The applications of metamaterials – structures that can generate negative refractive indices – have long been overshadowed by the prospect of an invisibility cloak. John Pendry from Imperial College London talks to Louise Mayor about how they could be used in practice
What are metamaterials?
An ordinary material responds to an electric field, say, according to how the atoms and molecules polarize. But in a metamaterial, the atoms and molecules are replaced by slightly larger elements, such as tiny metallic rings. By designing their structure, you can design into these materials electric and magnetic properties that have never been seen in natural materials.
What are people working on now in basic metamaterials research?
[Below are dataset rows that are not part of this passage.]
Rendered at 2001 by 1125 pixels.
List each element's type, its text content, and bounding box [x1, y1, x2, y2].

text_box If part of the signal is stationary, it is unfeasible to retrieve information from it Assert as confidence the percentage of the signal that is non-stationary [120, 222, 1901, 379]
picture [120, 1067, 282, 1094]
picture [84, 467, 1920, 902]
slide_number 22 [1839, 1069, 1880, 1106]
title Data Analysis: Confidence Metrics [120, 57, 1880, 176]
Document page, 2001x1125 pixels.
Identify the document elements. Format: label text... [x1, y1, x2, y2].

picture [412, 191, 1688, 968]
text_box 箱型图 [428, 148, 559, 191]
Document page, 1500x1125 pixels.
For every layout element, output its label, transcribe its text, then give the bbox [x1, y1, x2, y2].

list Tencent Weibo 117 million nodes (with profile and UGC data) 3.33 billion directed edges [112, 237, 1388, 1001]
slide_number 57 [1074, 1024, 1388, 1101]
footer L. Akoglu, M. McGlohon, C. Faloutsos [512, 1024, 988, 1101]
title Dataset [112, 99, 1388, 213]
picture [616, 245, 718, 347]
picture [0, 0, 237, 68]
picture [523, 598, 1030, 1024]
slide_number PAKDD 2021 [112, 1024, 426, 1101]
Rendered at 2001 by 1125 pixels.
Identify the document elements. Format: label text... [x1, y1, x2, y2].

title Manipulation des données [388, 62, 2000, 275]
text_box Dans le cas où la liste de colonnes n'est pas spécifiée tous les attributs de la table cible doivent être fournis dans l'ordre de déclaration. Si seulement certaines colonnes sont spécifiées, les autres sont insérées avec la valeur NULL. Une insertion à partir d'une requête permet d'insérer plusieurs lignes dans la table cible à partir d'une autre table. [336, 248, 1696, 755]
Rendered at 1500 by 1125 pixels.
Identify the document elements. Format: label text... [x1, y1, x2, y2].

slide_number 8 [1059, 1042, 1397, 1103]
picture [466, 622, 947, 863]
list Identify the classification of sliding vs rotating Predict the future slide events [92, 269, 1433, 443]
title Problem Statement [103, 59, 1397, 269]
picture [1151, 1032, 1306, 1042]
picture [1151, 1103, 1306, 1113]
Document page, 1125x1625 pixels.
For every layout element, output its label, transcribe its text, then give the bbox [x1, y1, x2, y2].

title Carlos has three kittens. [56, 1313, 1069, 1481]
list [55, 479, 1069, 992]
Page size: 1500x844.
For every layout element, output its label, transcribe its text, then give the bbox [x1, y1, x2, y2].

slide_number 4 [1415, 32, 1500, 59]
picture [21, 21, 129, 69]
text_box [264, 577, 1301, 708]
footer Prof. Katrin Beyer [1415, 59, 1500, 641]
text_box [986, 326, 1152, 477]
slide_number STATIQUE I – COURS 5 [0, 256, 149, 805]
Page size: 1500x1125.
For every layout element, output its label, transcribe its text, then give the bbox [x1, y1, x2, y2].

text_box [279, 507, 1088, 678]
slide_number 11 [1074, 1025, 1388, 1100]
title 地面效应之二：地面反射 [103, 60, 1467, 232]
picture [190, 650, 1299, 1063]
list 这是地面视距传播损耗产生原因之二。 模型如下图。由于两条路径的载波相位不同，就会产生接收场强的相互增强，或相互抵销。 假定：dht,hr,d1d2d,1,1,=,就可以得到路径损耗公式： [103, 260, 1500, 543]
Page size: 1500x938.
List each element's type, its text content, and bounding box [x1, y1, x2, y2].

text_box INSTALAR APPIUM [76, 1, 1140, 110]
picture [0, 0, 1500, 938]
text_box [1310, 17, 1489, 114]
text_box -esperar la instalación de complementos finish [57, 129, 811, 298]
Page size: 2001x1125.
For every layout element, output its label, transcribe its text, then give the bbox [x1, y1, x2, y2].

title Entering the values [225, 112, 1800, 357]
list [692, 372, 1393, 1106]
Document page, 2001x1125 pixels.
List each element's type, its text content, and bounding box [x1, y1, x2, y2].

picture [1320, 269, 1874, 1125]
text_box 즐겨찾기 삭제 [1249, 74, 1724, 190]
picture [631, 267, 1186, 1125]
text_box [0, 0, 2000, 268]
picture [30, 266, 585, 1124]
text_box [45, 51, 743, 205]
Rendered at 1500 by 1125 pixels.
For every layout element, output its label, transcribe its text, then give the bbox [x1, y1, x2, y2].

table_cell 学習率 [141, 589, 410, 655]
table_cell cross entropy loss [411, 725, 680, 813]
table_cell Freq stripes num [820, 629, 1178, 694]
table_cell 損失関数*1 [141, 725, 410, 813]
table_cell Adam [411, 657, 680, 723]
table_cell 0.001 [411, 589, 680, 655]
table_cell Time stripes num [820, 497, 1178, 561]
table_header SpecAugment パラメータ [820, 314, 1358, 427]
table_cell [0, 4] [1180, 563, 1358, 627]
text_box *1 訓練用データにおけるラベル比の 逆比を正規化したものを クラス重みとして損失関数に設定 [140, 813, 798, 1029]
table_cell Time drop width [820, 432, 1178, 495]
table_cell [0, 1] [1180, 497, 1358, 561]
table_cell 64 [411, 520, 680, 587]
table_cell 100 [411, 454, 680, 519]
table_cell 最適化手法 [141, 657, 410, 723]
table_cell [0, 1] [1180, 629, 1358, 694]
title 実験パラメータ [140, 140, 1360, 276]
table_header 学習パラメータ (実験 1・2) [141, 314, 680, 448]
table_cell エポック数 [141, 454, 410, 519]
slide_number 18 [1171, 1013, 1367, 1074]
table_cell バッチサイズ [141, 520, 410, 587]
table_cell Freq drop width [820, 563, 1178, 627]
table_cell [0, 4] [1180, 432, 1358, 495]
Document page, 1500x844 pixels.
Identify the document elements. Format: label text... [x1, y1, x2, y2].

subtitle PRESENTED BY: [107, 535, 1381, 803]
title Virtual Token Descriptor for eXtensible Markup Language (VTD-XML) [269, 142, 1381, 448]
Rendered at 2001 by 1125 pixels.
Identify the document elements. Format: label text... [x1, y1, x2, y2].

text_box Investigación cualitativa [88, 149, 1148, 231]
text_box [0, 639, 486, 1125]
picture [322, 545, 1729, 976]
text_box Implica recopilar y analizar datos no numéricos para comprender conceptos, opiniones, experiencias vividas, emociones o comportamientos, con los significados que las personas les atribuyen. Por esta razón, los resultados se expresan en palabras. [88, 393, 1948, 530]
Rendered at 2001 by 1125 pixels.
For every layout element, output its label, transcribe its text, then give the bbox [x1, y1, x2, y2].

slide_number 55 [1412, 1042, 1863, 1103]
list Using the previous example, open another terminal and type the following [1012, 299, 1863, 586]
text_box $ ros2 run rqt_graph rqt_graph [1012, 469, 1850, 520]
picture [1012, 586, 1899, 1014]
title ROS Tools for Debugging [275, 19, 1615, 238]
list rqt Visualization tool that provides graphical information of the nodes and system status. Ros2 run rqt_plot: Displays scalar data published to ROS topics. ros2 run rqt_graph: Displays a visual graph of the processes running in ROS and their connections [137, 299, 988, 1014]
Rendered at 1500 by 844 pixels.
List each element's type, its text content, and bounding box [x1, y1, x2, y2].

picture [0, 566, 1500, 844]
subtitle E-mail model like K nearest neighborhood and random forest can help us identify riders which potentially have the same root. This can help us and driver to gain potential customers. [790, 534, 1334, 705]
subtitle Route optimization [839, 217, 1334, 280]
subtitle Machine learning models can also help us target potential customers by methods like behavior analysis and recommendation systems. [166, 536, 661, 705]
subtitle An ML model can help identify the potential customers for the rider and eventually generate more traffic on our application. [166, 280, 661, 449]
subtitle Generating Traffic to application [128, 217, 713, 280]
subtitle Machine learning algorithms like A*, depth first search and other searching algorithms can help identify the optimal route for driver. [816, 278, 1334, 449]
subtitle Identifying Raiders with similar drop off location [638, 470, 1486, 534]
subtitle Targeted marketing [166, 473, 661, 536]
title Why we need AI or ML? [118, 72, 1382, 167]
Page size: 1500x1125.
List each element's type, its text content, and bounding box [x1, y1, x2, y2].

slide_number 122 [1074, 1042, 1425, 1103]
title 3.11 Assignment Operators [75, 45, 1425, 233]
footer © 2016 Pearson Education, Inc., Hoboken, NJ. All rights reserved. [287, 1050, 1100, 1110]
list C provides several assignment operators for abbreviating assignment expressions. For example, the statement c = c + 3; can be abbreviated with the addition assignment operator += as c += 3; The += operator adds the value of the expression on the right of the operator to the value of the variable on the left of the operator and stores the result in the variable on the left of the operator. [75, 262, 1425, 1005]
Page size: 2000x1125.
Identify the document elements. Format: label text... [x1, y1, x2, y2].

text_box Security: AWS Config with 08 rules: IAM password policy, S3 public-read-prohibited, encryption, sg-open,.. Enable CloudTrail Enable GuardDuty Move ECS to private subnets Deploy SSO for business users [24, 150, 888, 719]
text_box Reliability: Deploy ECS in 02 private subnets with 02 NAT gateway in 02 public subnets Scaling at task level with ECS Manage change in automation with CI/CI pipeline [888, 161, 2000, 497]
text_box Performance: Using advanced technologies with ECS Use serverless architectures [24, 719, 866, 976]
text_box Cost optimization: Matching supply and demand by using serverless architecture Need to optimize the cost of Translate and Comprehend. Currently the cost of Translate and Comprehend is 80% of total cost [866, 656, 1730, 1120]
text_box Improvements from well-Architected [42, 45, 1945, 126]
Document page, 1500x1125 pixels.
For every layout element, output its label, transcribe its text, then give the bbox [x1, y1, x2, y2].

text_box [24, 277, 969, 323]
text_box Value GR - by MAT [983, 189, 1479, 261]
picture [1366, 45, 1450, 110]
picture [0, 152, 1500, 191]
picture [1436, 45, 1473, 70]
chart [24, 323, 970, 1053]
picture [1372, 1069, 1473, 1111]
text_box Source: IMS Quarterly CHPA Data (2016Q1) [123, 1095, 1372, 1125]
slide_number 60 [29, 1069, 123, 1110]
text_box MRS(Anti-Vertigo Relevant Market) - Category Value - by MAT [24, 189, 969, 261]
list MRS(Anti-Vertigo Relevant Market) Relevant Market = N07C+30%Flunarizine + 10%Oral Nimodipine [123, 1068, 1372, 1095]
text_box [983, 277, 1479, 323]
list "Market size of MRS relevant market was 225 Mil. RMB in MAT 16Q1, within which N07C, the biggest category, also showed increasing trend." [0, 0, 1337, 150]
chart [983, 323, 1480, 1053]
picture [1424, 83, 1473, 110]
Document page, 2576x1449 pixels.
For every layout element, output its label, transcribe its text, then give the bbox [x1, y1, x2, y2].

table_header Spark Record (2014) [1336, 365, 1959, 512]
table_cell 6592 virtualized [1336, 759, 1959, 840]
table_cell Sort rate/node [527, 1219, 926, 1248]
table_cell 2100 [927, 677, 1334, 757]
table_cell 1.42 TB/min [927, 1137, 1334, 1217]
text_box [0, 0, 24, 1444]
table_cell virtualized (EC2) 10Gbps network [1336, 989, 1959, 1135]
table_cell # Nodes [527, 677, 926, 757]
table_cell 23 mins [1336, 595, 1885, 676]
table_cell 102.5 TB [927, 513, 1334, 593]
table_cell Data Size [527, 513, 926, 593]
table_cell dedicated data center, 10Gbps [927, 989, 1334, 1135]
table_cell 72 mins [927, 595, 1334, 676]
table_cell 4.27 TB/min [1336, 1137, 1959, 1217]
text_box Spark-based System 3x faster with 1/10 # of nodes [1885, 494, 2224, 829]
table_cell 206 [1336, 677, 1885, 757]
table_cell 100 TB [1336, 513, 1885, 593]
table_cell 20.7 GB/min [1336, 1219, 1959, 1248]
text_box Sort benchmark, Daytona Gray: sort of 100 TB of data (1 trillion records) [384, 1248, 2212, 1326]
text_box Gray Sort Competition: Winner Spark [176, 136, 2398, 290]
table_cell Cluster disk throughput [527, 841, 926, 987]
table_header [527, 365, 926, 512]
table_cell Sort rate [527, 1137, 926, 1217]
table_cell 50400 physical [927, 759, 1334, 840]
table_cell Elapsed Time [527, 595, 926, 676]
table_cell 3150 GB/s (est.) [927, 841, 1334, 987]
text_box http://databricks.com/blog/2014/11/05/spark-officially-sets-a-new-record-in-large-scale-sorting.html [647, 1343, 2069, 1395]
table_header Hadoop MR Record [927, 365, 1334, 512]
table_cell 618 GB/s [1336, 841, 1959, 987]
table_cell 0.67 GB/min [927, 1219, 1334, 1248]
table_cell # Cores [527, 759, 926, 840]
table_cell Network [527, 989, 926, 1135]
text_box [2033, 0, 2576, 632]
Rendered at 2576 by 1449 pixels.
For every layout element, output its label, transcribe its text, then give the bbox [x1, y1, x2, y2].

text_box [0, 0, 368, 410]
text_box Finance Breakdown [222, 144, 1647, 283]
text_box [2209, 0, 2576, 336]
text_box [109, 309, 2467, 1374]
What people are still doing is they’re having fun, and just seeing what you can do with this technology. There’s also a related technique called transformation optics, which teaches you what sort of metamaterial you need to put the electric and magnetic fields where you want them.
So nothing about invisibility cloaks then?
The cloak, of course, was wonderful for the public because it rang so many bells, but that was just the extreme of how far can you go with these technologies.
So what could be the first application of metamaterials?
The most advanced one is by a US company called Kymeta, which is a spin-out from the patent firm Intellectual Ventures, in Seattle. Kymeta uses metamaterials to build satellite-communications receivers.
Satellite receivers are one of the things where metamaterials are making things cheaper, better
How is this different from a normal receiver?
A usual receiver is a 30 cm steerable dish. It’s heavy and takes quite a bit of power to run the electric motor. There is a more sophisticated version of a receiver called a phased array and that’s in the form of a flat plate that is full of little dipole antennas that you can steer the direction of electronically – nothing moves mechanically.
What’s wrong with using a phased array receiver?
It’s expensive – many tens of thousands of dollars! You’ve got hundreds of thousands of transistors, making the phased array an order of magnitude more expensive than a dish.
So how can metamaterials help?
Metamaterials are cheap and can do this job of making a phased array, as you can make them tuneable by putting a little nonlinear device there.
How close is this device to market?
Kymeta has a product ready to go, which it will license to satellite-communications companies. The firm has capital of around $50m – half of which came from Microsoft founder Bill Gates.
How much will this receiver cost?
Kymeta hopes to market it for under a thousand dollars. So that’s one success story. It is one of the things where metamaterials are helping make things cheaper, better. The receiver can also plug into a USB port in your laptop, which is nice.
Are there any other applications for metamaterials?
My colleague Richard Syms in electrical engineering at Imperial is using hundreds of little metamaterial elements called split-ring resonators and stacking them together to make a wire. Instead of conducting electrical current, this wire conducts magnetic flux down the centre of these little resonators. It only works at one frequency but that’s fine if you’re dealing with magnetic resonance imaging (MRI).
How are such scans currently done?
With heart scans, for example, doctors usually cut a nearby vein and then they push this little coil of wire up near the heart so it can pick up the weak magnetic signals that are produced when hydrogen nuclei in the body are excited using an external RF field.
Why does the technique need improving?
When you turn the magnetic signal into an electrical one it travels down the wire, but the wire is about the right length to resonate with the exciting signal, which is usually quite powerful. If that wire gets hot it then sticks to the side of the vein – not a good experience.
What properties do metamaterials have to solve this problem?
While the body responds dramatically to an electrical current, it hardly responds to a magnetic one. Syms’ wire takes the magnetic signal and keeps it as a magnetic signal that travels safely out of the body.
Why are defence agencies so interested in metamaterials research?
There’s a whole lot of stuff happening that I never hear about because a lot of it has gone confidential because it’s useful. The US defence agency DARPA, for example, allows you to publish everything while you’re in the “what if?” stage, but once you get devices, you then find that the wraps go over it and it goes into patents and what-not.
Any defence research you can tell us about?
There is something called compressive sensing, which is a way of taking a very limited amount of data from a scene and using that data to construct a very accurate image with less information than you’d use for a whole scene capture.
How does that work?
The way they do that is a version of this satellite-communications receiver, only instead of receiving a signal, using terahertz or low-frequency radiation you actually throw out a signal around the room and “sense” the room.